Битых шесть часов я ждал его в аэропорту; думал уже не прилетит и придется мне вернуться домой ни с чем. Но в полночь, когда я клевал носом на диване в углу, они подошли ко мне, словно не с самолета сошли, а вернулись с прогулки. Вынырнули из тьмы аэродрома, неряшливо одетые и лохматые, с тяжелыми рюкзаками, в одном из них — бледный ребенок, устремивший на меня свои мягкие глазки. Я с трудом узнал сына. Бородатый, грузный и ласковый, в волосах уже пробивается седина; какая-то новая для меня неторопливость, какое-то спокойствие в движениях. Я уже смотрел на пего как на безнадежного холостяка, и вдруг он — муж, отец, почти профессор. У меня голова пошла кругом. И вот он подводит ко мне жену, хрупкую девушку в брюках, с личиком, утопающим в волосах, в потрепанном жакете с бахромой — видно, одна из его учениц. Она бросается ко мне, ясно и ласково улыбаясь, очень красивая — то есть в ту минуту она мне показалась такой красивой, — дотрагивается до меня своей прозрачной прохладной ручкой.

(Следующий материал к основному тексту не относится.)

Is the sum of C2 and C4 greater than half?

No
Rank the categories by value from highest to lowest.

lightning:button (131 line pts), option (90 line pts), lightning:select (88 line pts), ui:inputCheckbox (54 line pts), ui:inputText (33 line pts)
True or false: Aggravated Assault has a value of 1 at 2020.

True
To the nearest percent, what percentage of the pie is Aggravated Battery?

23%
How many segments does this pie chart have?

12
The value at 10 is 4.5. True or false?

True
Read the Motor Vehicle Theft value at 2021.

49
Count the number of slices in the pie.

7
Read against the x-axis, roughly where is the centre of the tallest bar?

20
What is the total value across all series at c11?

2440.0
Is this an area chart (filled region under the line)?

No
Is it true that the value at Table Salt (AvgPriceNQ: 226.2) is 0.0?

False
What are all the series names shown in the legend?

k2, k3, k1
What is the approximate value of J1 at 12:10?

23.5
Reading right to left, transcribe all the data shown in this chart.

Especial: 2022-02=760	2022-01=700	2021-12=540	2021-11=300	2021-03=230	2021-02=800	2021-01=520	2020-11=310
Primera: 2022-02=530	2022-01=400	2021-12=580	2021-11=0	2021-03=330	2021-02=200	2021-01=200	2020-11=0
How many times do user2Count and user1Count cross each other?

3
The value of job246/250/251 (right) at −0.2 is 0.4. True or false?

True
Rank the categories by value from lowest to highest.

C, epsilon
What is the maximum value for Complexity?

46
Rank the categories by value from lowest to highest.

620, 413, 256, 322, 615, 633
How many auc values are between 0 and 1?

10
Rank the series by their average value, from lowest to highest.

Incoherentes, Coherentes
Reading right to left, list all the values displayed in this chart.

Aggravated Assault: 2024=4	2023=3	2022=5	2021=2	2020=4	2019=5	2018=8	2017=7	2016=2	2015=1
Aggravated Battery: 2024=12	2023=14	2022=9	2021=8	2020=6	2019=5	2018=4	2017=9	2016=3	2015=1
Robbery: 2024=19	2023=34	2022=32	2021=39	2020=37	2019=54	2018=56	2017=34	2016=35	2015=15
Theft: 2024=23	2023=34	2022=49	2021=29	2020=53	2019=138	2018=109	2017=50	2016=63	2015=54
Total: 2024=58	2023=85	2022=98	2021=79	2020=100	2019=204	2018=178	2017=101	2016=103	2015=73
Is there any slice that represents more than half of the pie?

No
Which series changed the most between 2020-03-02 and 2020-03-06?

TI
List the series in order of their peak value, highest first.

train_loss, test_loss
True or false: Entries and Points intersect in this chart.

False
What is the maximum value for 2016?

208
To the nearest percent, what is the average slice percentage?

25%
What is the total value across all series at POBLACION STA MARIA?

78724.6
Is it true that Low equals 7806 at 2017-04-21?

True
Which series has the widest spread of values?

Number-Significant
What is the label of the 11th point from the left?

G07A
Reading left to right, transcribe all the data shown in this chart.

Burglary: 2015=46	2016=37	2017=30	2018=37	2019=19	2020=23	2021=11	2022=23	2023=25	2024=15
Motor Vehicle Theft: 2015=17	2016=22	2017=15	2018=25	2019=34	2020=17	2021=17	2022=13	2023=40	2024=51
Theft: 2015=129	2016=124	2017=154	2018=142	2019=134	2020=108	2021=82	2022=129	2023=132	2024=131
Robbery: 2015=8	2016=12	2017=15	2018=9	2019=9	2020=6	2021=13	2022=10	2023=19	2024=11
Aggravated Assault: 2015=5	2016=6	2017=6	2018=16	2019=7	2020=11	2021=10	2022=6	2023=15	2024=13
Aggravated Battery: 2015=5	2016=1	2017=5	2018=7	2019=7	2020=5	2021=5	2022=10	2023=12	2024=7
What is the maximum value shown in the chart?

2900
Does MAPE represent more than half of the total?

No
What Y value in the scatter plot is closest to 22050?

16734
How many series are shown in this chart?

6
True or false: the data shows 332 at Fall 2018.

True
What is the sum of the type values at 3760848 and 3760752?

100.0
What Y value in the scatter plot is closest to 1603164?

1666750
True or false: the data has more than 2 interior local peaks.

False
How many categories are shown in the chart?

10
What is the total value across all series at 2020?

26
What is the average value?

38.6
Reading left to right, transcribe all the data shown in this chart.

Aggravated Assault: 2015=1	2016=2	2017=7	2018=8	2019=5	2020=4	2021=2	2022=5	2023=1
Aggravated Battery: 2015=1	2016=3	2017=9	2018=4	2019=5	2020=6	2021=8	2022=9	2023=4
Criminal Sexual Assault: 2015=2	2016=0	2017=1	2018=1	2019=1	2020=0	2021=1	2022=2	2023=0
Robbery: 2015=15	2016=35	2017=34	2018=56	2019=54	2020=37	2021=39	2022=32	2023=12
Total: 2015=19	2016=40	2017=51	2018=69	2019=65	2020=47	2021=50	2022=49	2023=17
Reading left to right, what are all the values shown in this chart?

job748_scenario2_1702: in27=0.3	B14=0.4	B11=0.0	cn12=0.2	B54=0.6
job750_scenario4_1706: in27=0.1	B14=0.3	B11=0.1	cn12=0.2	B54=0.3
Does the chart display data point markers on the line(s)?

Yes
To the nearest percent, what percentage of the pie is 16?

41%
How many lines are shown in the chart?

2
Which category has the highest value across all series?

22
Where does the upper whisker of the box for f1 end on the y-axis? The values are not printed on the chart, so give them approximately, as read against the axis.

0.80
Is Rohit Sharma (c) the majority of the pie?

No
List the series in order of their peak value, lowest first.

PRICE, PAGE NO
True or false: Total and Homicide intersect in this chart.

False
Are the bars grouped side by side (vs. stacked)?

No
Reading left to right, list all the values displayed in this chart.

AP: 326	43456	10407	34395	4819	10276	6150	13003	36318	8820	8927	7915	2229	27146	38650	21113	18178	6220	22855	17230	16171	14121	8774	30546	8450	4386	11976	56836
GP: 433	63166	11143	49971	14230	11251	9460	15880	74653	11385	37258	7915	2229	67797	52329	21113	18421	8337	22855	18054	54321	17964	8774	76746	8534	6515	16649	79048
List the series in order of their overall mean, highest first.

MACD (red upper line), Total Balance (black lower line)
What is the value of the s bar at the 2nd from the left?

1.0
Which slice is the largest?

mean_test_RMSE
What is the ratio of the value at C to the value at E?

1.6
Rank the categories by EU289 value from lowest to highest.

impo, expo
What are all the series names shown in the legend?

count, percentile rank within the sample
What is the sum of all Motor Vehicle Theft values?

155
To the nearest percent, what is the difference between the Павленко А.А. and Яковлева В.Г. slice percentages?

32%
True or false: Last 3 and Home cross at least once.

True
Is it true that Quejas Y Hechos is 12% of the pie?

А я, у меня сердце переливается через край. Встал сразу тоже, чтобы дотронуться до них, поцеловать — ну, хотя бы ребенка, — но сын-то рослый, дитя где-то высоко, и стоило мне коснуться его, как оно тут же залопотало по-английски; и тоненькая эта ученица тоже затараторила по-английски; словно благодатный дождь, они в два голоса поливают меня непонятным этим английским. Я в недоумении поворачиваюсь к сыну, но он вроде тоже ничего не понял, слушает улыбаясь, затем говорит, что они поражены — до чего же я, мол, на него похож.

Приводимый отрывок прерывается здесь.